I do not understand your topology!
Are you using real or virtualized machines?
Loaded the module iptable_nat?
Be more specific please!
Regards,
Hello,
I would like to use BT for a test as NAT-router.
- from BT its possible to ping the AP and the internal machine
- but the internal machine cannot ping to outside world
AP/Router: 192.168.0.1
BT/WLAN0: 192.168.0.100
BT/eht0: 192.168.1.5
internal machine: 192.168.1.99
Settings on BT:
# echo 1 > /proc/sys/net/ipv4/ip_forward
# iptables -t nat -A POSTROUTING -s 192.168.1.0/255.255.255.0 -o wlan0 -j SNAT --to-source 192.168.0.100
Question:
What am I doing wrong?
Thank's a lot in advance for any help :-)
John
I do not understand your topology!
Are you using real or virtualized machines?
Loaded the module iptable_nat?
Be more specific please!
Regards,
(gdb) disass m(y_br)ain
®
I think that he is trying to use BT as a firewall and using iptables to do it, AP/router is the router of internet for BT
try it :
echo 1 > /proc/sys/net/ipv4/ip_forward
iptables -t nat -A POSTROUTING -s 192.168.1.0/24 -j MASQUERADE
Thank's a lot espreto for the feedback!
I am unsing real machines.
BT should be the router for the internal machines.
NO!! That I forgot.
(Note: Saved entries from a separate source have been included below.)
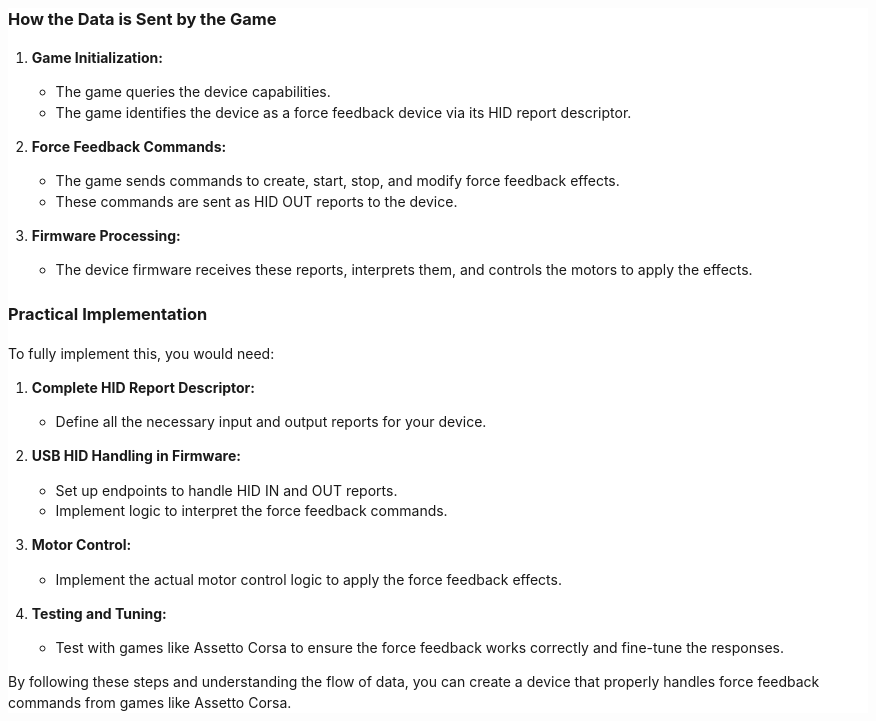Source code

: ### How the Data is Sent by the Game

1. **Game Initialization:**
   - The game queries the device capabilities.
   - The game identifies the device as a force feedback device via its HID report descriptor.

2. **Force Feedback Commands:**
   - The game sends commands to create, start, stop, and modify force feedback effects.
   - These commands are sent as HID OUT reports to the device.

3. **Firmware Processing:**
   - The device firmware receives these reports, interprets them, and controls the motors to apply the effects.

### Practical Implementation

To fully implement this, you would need:

1. **Complete HID Report Descriptor:**
   - Define all the necessary input and output reports for your device.

2. **USB HID Handling in Firmware:**
   - Set up endpoints to handle HID IN and OUT reports.
   - Implement logic to interpret the force feedback commands.

3. **Motor Control:**
   - Implement the actual motor control logic to apply the force feedback effects.

4. **Testing and Tuning:**
   - Test with games like Assetto Corsa to ensure the force feedback works correctly and fine-tune the responses.

By following these steps and understanding the flow of data, you can create a device that properly handles force feedback commands from games like Assetto Corsa.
What a shame...
After loading the module iptable_nat it's working :-) Except the machine behind the BT router needs to define the AP(AP/Router: 192.168.0.1) as their name server.
If the IP of the internal network(BT/eth0: 192.168.1.5) is defined, name resolution does not work :-)
Thank's a lot for your help,
John
Last edited by john99; 05-23-2011 at 02:01 PM. Reason: important detauils forgotten :-(
Last edited by john99; 05-23-2011 at 02:13 PM. Reason: spelling error
Surprisingly that "new" iptables command dows not make any difference... BT works as NAT-router, but there is a very special thing
I can't understand at all :
Name resolution(DNS) (e.g. google.com) does not work on the internal machine (192.168.1.99) if the NAT-router(BT) is defined as
nameserver (the IP address has to be defined).
But erverything (DNS-resolution) works perfectly it the WLAN AP (192.168.0.1) is defined as the nameserver!!
Does somebody understand that?
Thank you very much for any feedback!
John
Just because your backtrack machine is setup as a NAT router does not mean it will act as a DNS server. If you want to be able to set the clients to use it you would need to run a DNS server on the backtrack machine. As far as I know there isn't a DNS server built into backtrack but I would not be surprised at all if I was wrong.
Thank's a lot Dudeman02379 for the interesting feedback! As I understand you, there is now other way than to set up a DNS server on the NAT router in order to have the DNS resolution working for the clients in the 192.168.1.0 net.
I hoped that this could be achieved as well with the iptables command :-(
Thank's !
John
If the clients on the 192.168.1.0 subnet used an internet DNS server that would also work. Maybe there is a way to forward all DNS requests to an internet DNS server using iptables but you would need to do a little research. Here are some public DNS servers they could use http://theos.in/windows-xp/free-fast...s-server-list/
EDIT: Maybe something like this? Untested
iptables -t nat -I PREROUTING -i eth0 -p udp --dport 53 -j DNAT --to 4.2.2.2
Last edited by Dudeman02379; 07-05-2011 at 03:23 PM.
Thank's a lot for the help! Unfortunately the command # iptables -t nat -I PREROUTING -i eth0 -p udp --dport 53 -j DNAT --to 192.168.0.100
does not solve the DNS problem, instead the the clients in the 192.168.1.0 net are not even able to to ping the WLAN AP at 192.168.0.1
anymore :-(
I am probably going to try Dnsmasq as well...
John
Last edited by john99; 07-07-2011 at 01:45 PM.